A NETWORK-BASED APPROACH TO INTEGRATED ENTERPRISE CONCURRENT ENGINEERING

Abstract

Concurrent Engineering (CE) is concerned with improving the product development process by considering the early stages of product design, and of the disparate factors associated with the life cycle of the product. Much of the research done so far in CE is focused on the internal operations of an enterprise. However, early participation of suppliers and customers in CE is generally considered to be of significant benefit. While this may be of considerable advantage, there still remains the need for a methodology for modeling the integrated enterprise CE process, connecting suppliers, manufacturers and customers as a seamless network. Such a methodology for modeling the integrated enterprise CE process will give insights on how to improve the system performance.
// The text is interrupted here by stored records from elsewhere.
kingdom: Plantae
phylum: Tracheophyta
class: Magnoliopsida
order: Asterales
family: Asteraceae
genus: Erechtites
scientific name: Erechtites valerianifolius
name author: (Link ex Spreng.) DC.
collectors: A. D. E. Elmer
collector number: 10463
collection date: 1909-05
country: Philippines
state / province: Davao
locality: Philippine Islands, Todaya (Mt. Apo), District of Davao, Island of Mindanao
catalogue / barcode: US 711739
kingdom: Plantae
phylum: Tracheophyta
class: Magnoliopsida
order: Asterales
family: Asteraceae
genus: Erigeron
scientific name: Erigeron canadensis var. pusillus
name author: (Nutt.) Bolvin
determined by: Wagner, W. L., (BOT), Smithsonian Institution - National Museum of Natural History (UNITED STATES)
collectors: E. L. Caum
What is giving added urgency to the need for such a methodology are the recent developments in communications, primarily based on Internet technologies, that readily allows for the linking of information systems between organizations. This paper aims to address this need for a methodology by proposing an approach, called Trans-Nets, that allows for an abstraction of information, removing many of the complexities, while retaining the ability to analyze the more important characteristics of the system. In this paper, the basis of Trans-Nets, including the definitions and operations, is described. Then, an example is presented to illustrate how Trans-Nets can be applied to integrated enterprise modeling of the CE process, to identify system bottlenecks and to investigate possible improvements. A test bed system is then described that implements the principles of Trans-Nets. Overall, the Trans-Nets approach offers three main advantages. First, multiple perspectives can be modeled at earlier design stages without undue complexity. Second, an approach that allows users to examine the interaction between different considerations so that important attributes such as costs and lead times can be readily calculated and bottleneck areas identified. Third, it applies a mathematical formalism to the problem, with the potential of being relatively straightforward to computerize.